Extract `AbstractRetryingClient.State` into `RetryContext` and `RetryCounter` #6411

schiemon · 2025-09-24T08:44:33Z

Motivation:

Currently, AbstractRetryingClient manages ctx.attr(STATE), while Retrying(Rpc)Client passes a "backpack state" by forwarding multiple parameters through internal methods. This leads to several issues:

Backpacking that many parameters makes Retrying(Rpc)Client harder to read and changes to it error-prone, as some parameters share the same types.
Understanding the retry control flow requires jumping between AbstractRetryingClient and Retrying(Rpc)Client, reducing readability.
The distinction between the two states is unclear, making it harder to quickly grasp the high-level retry logic in Armeria.

This PR removes AbstractRetryingClient.State, splitting it into RetryContext and RetryCounter, which are now owned by Retrying(Rpc)Client. All methods referencing AbstractRetryingClient.State are removed. With that AbstractRetryingClient is left with only two non-trival methods: getDelay and scheduleNextRetry. As we plan to also extract scheduling from and then delete AbstractRetryingClient in a later PR, AbstractRetryingClient is already made private to simplify the overall change process to the public API [1].

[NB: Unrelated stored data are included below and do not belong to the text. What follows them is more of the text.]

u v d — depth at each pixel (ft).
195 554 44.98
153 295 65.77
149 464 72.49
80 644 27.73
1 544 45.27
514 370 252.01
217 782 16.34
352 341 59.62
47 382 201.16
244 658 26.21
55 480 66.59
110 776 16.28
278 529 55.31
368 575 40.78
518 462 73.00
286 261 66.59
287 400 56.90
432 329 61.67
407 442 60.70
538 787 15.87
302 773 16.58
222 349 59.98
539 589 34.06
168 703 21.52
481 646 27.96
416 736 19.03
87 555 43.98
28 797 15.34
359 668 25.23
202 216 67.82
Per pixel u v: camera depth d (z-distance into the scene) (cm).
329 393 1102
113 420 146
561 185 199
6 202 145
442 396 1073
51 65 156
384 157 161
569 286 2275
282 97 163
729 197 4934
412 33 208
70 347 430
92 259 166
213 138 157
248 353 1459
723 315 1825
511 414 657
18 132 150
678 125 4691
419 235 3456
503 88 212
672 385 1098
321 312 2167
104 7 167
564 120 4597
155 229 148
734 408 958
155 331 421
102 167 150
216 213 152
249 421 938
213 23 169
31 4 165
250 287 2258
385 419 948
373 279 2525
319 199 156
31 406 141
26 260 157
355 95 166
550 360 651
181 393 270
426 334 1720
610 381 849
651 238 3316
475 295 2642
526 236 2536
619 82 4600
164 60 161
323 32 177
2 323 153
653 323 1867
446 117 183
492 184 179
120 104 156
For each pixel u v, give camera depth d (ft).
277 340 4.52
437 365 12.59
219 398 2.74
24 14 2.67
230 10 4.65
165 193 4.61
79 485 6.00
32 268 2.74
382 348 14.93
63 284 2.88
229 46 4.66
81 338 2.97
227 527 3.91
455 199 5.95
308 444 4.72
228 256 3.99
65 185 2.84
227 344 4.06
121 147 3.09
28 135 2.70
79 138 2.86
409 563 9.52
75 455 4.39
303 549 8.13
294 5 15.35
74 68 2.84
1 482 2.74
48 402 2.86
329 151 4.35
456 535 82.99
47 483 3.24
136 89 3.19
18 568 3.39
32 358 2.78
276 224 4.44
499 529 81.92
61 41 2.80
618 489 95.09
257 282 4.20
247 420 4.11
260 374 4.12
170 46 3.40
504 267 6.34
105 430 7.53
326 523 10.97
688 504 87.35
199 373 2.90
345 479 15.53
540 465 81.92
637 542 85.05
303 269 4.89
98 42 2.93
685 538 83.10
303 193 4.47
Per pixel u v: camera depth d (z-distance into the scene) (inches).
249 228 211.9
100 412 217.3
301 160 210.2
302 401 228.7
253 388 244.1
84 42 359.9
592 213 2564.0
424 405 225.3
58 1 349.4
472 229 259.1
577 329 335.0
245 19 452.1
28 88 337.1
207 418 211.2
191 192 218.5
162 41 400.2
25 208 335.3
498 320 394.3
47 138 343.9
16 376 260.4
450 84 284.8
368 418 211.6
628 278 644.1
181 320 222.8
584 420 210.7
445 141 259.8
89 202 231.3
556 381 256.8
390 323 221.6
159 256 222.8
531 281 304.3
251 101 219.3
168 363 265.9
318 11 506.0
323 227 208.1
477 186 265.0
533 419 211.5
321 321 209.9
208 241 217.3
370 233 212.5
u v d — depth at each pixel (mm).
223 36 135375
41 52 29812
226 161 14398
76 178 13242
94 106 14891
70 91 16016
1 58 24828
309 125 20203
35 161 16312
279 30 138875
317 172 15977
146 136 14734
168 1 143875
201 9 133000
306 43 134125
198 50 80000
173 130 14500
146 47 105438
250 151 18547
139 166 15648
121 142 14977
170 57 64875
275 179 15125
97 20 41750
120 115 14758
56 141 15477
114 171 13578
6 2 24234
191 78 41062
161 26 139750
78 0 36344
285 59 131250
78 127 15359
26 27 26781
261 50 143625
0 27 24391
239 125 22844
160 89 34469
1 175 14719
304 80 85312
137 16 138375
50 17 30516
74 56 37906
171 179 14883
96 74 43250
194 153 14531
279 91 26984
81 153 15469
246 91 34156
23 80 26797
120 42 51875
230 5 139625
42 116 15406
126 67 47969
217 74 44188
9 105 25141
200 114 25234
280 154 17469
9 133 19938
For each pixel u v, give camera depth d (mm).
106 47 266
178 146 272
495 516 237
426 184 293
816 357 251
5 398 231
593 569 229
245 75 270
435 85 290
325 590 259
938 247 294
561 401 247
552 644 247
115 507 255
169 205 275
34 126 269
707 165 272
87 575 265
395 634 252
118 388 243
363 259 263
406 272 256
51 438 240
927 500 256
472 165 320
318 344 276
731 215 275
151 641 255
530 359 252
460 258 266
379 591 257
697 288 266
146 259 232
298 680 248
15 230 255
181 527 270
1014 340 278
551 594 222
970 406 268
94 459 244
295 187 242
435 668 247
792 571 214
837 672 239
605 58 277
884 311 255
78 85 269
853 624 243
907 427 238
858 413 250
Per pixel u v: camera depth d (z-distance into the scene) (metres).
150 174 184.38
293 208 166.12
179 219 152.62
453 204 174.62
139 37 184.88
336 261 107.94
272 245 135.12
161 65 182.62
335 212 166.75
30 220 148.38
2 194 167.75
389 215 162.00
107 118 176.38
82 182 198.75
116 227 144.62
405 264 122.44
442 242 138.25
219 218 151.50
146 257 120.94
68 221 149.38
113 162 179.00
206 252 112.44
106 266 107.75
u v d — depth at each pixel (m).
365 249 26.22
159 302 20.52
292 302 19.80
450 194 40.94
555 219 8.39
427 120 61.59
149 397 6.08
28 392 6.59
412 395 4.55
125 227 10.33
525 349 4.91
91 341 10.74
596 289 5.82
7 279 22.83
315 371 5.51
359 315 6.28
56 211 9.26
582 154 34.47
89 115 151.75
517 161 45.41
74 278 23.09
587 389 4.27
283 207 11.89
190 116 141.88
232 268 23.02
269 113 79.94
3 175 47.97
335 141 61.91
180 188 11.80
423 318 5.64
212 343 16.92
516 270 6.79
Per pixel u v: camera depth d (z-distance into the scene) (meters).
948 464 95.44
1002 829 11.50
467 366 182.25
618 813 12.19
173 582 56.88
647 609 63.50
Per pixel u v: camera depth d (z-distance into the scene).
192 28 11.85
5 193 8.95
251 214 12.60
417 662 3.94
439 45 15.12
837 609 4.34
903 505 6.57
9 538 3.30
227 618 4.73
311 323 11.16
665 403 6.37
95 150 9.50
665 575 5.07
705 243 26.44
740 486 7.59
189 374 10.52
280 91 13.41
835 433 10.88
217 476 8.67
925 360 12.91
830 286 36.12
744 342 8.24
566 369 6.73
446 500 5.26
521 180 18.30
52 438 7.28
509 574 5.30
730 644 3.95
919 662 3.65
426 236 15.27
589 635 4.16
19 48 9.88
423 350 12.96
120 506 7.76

Finally, the PR updates Retrying(Rpc)Client to use the new RetryContext and refactors its code for improved clarity.

Modifications:

Make AbstractRetryingClient private
Introduce RetryCounter and move counting state and logic from AbstractRetryingClient.State into it
Introduce RetryContext, an immutable value class holding the non-attempt specific retry state from AbstractRetryingClient.State like the original request or HttpRequestDuplicator
Remove AbstractRetryingClient.State
Introduce RetryAttempt , an immutable class holding the attempt context and response
Rename variables inside Retrying(Rpc)Client for better readability

Result:

[Breaking] AbstractRetryingClient is now private.
Improves readability of RetryingClient and RetryingRpcClient

[1]: Making AbstractRetryingClient private should be less of a problem anyways as AbstractRetryingClient was likely not overridden and customized as the current design makes it hard to do so correctly. This is of course is not guaranteed and as such need to be considered if we need to provide a migration path. At the moment I did not implement one but please let me know if you think this is necessary.

…RetryCounter

github-actions · 2025-09-24T09:28:34Z

🔍 Build Scan® (commit: `5cb758a`)

Job name	Status	Build Scan®
build-ubicloud-standard-16-jdk-8	✅	https://ge.armeria.dev/s/cotvx2ylbiowa
build-ubicloud-standard-16-jdk-21-snapshot-blockhound	✅	https://ge.armeria.dev/s/tifmja5bayu62
build-ubicloud-standard-16-jdk-17-min-java-17-coverage	❌ (failure)	https://ge.armeria.dev/s/mjqw4pqqqyjcu
build-ubicloud-standard-16-jdk-17-min-java-11	✅	https://ge.armeria.dev/s/5o62d75zzdnqq
build-ubicloud-standard-16-jdk-17-leak	✅	https://ge.armeria.dev/s/eqjl6bryeuxog
build-ubicloud-standard-16-jdk-11	✅	https://ge.armeria.dev/s/qvzgyhoimcugo
build-macos-latest-jdk-21	❌ (failure)	https://ge.armeria.dev/s/smu2v3oafie2q

codecov · 2025-09-24T18:57:17Z

Codecov Report

❌ Patch coverage is 86.05442% with 41 lines in your changes missing coverage. Please review.
✅ Project coverage is 74.09%. Comparing base (8150425) to head (d269081).
⚠️ Report is 192 commits behind head on main.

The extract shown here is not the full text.